**THE PROBLEM**
List every line of the records that contains the string "instanceof", matching case exactly.

**MATERIAL TO PROCESS**
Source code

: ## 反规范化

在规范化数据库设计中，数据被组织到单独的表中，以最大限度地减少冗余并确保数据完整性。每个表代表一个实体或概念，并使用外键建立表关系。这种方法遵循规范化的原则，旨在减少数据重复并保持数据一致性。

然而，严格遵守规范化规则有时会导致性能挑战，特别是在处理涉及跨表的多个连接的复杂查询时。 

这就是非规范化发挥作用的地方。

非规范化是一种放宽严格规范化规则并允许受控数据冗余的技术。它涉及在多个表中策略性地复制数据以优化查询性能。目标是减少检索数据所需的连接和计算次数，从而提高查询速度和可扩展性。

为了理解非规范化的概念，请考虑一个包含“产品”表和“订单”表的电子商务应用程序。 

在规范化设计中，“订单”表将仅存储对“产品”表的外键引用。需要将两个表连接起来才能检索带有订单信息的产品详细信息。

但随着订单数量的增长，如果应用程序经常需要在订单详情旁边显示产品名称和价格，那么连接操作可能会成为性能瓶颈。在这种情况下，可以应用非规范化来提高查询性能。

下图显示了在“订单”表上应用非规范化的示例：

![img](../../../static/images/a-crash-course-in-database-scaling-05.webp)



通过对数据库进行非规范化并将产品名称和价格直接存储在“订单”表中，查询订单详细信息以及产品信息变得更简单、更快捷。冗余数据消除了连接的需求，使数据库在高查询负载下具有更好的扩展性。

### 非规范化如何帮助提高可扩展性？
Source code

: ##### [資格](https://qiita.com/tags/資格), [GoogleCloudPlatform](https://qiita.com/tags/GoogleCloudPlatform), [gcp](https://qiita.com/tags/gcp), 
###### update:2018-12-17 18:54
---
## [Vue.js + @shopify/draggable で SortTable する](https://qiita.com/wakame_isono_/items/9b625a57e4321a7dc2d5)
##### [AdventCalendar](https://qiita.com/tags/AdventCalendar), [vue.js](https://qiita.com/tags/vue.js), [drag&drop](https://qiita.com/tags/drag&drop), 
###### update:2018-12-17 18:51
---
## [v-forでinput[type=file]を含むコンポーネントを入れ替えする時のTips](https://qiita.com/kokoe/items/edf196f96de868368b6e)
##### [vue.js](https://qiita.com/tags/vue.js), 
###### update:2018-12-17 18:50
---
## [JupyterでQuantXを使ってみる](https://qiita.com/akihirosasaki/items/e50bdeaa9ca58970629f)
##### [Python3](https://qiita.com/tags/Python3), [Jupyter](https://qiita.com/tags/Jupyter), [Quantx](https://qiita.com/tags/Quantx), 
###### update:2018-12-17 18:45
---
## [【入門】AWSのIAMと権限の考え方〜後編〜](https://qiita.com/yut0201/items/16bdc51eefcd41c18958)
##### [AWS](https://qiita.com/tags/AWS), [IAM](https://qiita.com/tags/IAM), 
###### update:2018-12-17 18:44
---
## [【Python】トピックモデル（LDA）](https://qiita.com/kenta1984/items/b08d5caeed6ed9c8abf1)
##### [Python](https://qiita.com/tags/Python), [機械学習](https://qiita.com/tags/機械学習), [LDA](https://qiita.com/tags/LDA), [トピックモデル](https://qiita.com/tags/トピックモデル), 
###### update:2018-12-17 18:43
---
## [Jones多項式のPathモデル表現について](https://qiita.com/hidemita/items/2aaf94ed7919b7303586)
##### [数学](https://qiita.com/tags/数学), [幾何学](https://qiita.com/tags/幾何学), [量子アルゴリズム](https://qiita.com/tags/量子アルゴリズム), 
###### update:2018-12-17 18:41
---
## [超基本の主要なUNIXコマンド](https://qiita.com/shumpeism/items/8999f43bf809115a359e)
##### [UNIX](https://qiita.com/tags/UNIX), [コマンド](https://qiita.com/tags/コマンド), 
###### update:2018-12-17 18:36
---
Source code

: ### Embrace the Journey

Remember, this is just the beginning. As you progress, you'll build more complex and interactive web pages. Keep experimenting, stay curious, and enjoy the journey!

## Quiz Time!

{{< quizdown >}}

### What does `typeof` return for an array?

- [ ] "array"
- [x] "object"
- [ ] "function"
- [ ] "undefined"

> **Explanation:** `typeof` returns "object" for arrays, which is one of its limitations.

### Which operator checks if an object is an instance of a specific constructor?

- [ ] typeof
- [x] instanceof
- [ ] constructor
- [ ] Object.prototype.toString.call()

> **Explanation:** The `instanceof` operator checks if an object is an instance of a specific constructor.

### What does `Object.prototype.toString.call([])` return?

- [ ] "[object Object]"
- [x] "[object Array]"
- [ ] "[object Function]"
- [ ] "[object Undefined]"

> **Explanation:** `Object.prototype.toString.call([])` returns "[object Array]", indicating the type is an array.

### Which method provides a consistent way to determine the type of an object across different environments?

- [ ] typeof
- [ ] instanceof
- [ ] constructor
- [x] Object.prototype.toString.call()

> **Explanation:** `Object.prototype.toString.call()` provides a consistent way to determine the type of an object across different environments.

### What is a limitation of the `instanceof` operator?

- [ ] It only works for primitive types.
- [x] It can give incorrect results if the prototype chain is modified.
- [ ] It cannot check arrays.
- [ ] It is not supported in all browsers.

**OUTPUT BELOW**
- [x] instanceof
> **Explanation:** The `instanceof` operator checks if an object is an instance of a specific constructor.
- [ ] instanceof
### What is a limitation of the `instanceof` operator?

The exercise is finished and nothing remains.